What is the strategic rationale behind CVC’s acquisition of Equine Network?

CVC’s acquisition of Equine Network is strategically driven by its desire to bolster US market exposure within its Global Sport Group platform and diversify its portfolio into the $2.5 billion US equestrian sports sector. The firm aims to leverage its extensive experience in sports to innovate and grow Equine Network’s intellectual property. This move aligns with CVC’s broader strategy of investing in scalable IP assets within niche sports leagues, anticipating significant potential for media rights expansion and event monetization.

Who are the key parties involved in the Equine Network transaction?

CVC Capital Partners is the acquirer, securing a controlling stake in Equine Network, which is the largest for-profit equestrian sports league in the US. CVC was advised by Lazard, while Growth Catalyst Partners and Equine Network were advised by William Blair. Post-closing, Michelle Wilson and George Barrios, former co-presidents of WWE and current directors of CVC’s Global Sport Group, will serve as co-chairs of Equine Network, bringing significant media and entertainment expertise to the venture.

What is the significance of Equine Network joining CVC’s Global Sport Group?

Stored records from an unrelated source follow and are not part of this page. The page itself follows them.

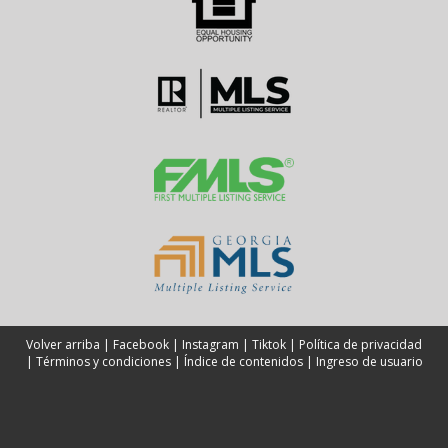
Volver arriba
|
Facebook
|
Instagram
|
Tiktok
|
Política de privacidad
|
Términos y condiciones
|
Índice de contenidos
|
Ingreso de usuario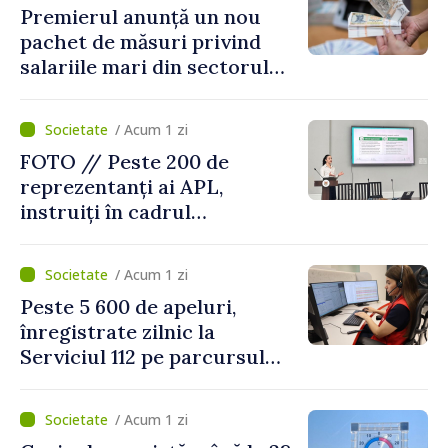
Premierul anunță un nou
pachet de măsuri privind
salariile mari din sectorul
public
/ Acum 1 zi
FOTO // Peste 200 de
reprezentanți ai APL,
instruiți în cadrul
Platformelor Locale de
Mediu privind aplicarea a
/ Acum 1 zi
două regulamente din
Peste 5 600 de apeluri,
domeniu
înregistrate zilnic la
Serviciul 112 pe parcursul
lunii iulie. Cei mai mulți
cetățeni au solicitat
/ Acum 1 zi
ambulanța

Equine Network’s integration into CVC’s Global Sport Group marks the platform’s first new league investment, significantly expanding its footprint into the US market and the equestrian sports segment. The Global Sport Group already includes stakes in major entities like La Liga, Ligue 1, and the Women’s Tennis Association. This addition underscores CVC’s commitment to diversifying its sports portfolio and applying its proven strategies for commercial growth and IP development to a new, fragmented market with consolidation opportunities.

What is the estimated market size for US equestrian sports, and why is it attractive to private equity?

CVC estimates the US equestrian sports market to be approximately $2.5 billion, encompassing both Western and English disciplines. This sector is attractive to private equity firms like CVC due to its fragmentation, which presents significant consolidation opportunities. Firms can pursue scalable intellectual property assets, expand media rights, and enhance event monetization, mirroring successful strategies CVC has employed in other team sports. Bain & Company notes that sports investments can yield 15-20% IRRs through digital streaming and global licensing, making niche markets like equestrian particularly appealing.

When is the CVC-Equine Network deal expected to close, and what are the next steps?

The acquisition of Equine Network by CVC Capital Partners is expected to close in Q2 2026. This timeline is contingent upon receiving all necessary regulatory approvals. Following the close, Michelle Wilson and George Barrios will assume roles as co-chairs of Equine Network, tasked with scaling operations and leveraging their media and entertainment expertise to drive growth within the newly acquired entity.